> _Stated task_
Pull out every line below word for word, leaving the pictures out of your answer.

> _Input data_
################

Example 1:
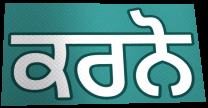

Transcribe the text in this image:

ਕਰਨੋ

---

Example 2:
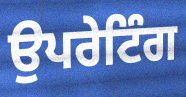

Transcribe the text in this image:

ਉਪਰੇਟਿੰਗ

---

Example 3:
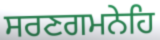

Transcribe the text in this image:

ਸਰਣਗਮਨੇਹਿ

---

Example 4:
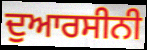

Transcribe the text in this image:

ਦੁਆਰਸੀਨੀ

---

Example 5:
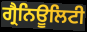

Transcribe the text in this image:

ਗ੍ਰੈਨਿਊਲਿਟੀ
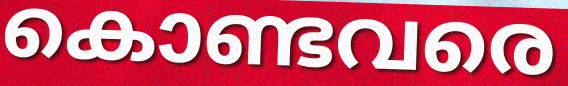
കൊണ്ടവരെ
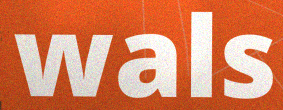
wals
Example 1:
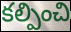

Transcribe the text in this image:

కల్పించి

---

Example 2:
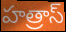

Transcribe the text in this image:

హత్రాస్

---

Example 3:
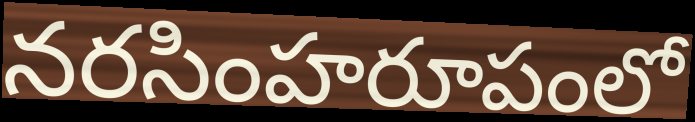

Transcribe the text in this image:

నరసింహరూపంలో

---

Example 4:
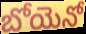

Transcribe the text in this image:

బోయెనో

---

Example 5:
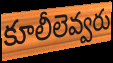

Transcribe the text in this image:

కూలీలెవ్వరు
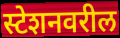
स्टेशनवरील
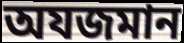
অযজমান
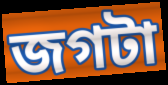
জগটা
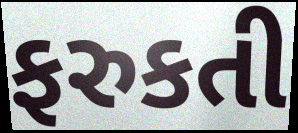
ફરુકતી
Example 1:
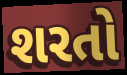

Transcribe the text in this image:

શરતો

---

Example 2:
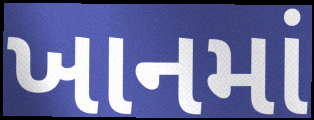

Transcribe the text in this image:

ખાનમાં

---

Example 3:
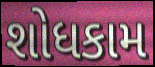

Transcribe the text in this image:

શોધકામ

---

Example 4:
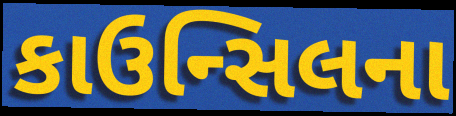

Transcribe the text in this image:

કાઉન્સિલના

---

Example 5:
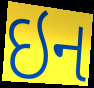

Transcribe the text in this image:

ઇન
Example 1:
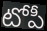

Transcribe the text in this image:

టోపీ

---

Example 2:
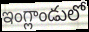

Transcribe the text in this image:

ఇంగ్లాండులో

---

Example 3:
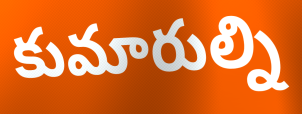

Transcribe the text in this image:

కుమారుల్ని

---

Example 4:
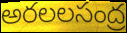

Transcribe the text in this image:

అరలలసంద్ర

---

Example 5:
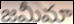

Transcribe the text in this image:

జమీమా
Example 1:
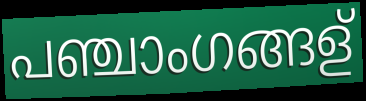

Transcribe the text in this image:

പഞ്ചാംഗങ്ങള്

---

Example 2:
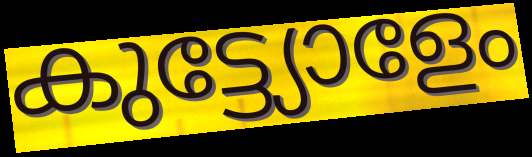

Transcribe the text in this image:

കുട്ട്യോളേം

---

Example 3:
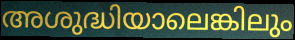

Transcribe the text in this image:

അശുദ്ധിയാലെങ്കിലും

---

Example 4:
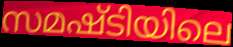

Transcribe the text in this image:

സമഷ്ടിയിലെ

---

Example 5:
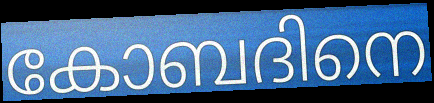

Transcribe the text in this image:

കോബദിനെ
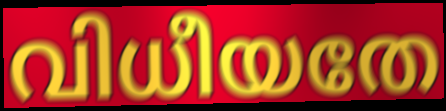
വിധീയതേ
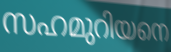
സഹമുറിയനെ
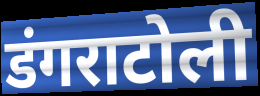
डंगराटोली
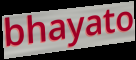
bhayato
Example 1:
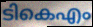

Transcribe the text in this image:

ടികെഎം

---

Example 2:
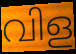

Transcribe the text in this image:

വിള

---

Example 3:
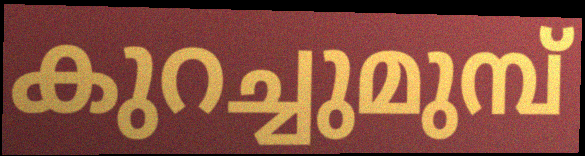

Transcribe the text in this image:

കുറച്ചുമുമ്പ്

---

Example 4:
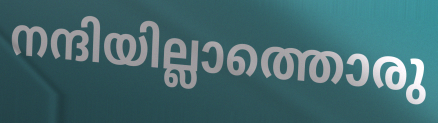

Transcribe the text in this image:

നന്ദിയില്ലാത്തൊരു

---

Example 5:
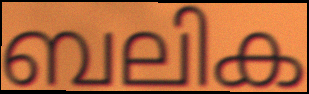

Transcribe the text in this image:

ബലിക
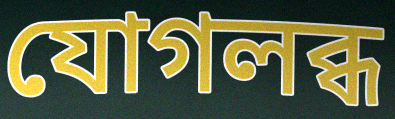
যোগলব্ধ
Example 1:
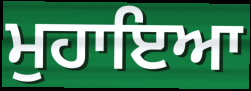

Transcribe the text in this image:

ਮੁਹਾਇਆ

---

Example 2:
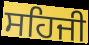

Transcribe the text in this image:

ਸਹਿਜੀ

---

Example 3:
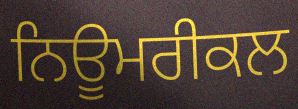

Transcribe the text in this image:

ਨਿਊਮਰੀਕਲ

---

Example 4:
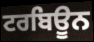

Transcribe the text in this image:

ਟਰਬਿਊਨ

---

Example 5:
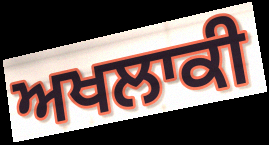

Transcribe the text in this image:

ਅਖਲਾਕੀ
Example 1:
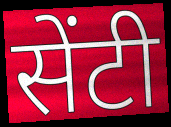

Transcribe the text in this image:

सेंटी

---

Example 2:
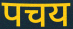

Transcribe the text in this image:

पचय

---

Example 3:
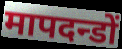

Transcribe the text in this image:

मापदन्डों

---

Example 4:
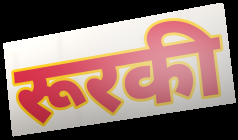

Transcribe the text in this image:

रूरकी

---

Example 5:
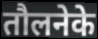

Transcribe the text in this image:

तौलनेके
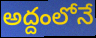
అద్దంలోనే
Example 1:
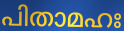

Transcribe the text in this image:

################

> _In response_
Example 1:

Transcribe the text in this image:

ਕਰਨੋ

---

Example 2:

Transcribe the text in this image:

ਉਪਰੇਟਿੰਗ

---

Example 3:

Transcribe the text in this image:

ਸਰਣਗਮਨੇਹਿ

---

Example 4:

Transcribe the text in this image:

ਦੁਆਰਸੀਨੀ

---

Example 5:

Transcribe the text in this image:

ਗ੍ਰੈਨਿਊਲਿਟੀ
കൊണ്ടവരെ
wals
Example 1:

Transcribe the text in this image:

కల్పించి

---

Example 2:

Transcribe the text in this image:

హత్రాస్

---

Example 3:

Transcribe the text in this image:

నరసింహరూపంలో

---

Example 4:

Transcribe the text in this image:

బోయెనో

---

Example 5:

Transcribe the text in this image:

కూలీలెవ్వరు
स्टेशनवरील
অযজমান
জগটা
ફરુકતી
Example 1:

Transcribe the text in this image:

શરતો

---

Example 2:

Transcribe the text in this image:

ખાનમાં

---

Example 3:

Transcribe the text in this image:

શોધકામ

---

Example 4:

Transcribe the text in this image:

કાઉન્સિલના

---

Example 5:

Transcribe the text in this image:

ઇન
Example 1:

Transcribe the text in this image:

టోపీ

---

Example 2:

Transcribe the text in this image:

ఇంగ్లాండులో

---

Example 3:

Transcribe the text in this image:

కుమారుల్ని

---

Example 4:

Transcribe the text in this image:

అరలలసంద్ర

---

Example 5:

Transcribe the text in this image:

జమీమా
Example 1:

Transcribe the text in this image:

പഞ്ചാംഗങ്ങള്

---

Example 2:

Transcribe the text in this image:

കുട്ട്യോളേം

---

Example 3:

Transcribe the text in this image:

അശുദ്ധിയാലെങ്കിലും

---

Example 4:

Transcribe the text in this image:

സമഷ്ടിയിലെ

---

Example 5:

Transcribe the text in this image:

കോബദിനെ
വിധീയതേ
സഹമുറിയനെ
डंगराटोली
bhayato
Example 1:

Transcribe the text in this image:

ടികെഎം

---

Example 2:

Transcribe the text in this image:

വിള

---

Example 3:

Transcribe the text in this image:

കുറച്ചുമുമ്പ്

---

Example 4:

Transcribe the text in this image:

നന്ദിയില്ലാത്തൊരു

---

Example 5:

Transcribe the text in this image:

ബലിക
যোগলব্ধ
Example 1:

Transcribe the text in this image:

ਮੁਹਾਇਆ

---

Example 2:

Transcribe the text in this image:

ਸਹਿਜੀ

---

Example 3:

Transcribe the text in this image:

ਨਿਊਮਰੀਕਲ

---

Example 4:

Transcribe the text in this image:

ਟਰਬਿਊਨ

---

Example 5:

Transcribe the text in this image:

ਅਖਲਾਕੀ
Example 1:

Transcribe the text in this image:

सेंटी

---

Example 2:

Transcribe the text in this image:

पचय

---

Example 3:

Transcribe the text in this image:

मापदन्डों

---

Example 4:

Transcribe the text in this image:

रूरकी

---

Example 5:

Transcribe the text in this image:

तौलनेके
అద్దంలోనే
Example 1:

Transcribe the text in this image:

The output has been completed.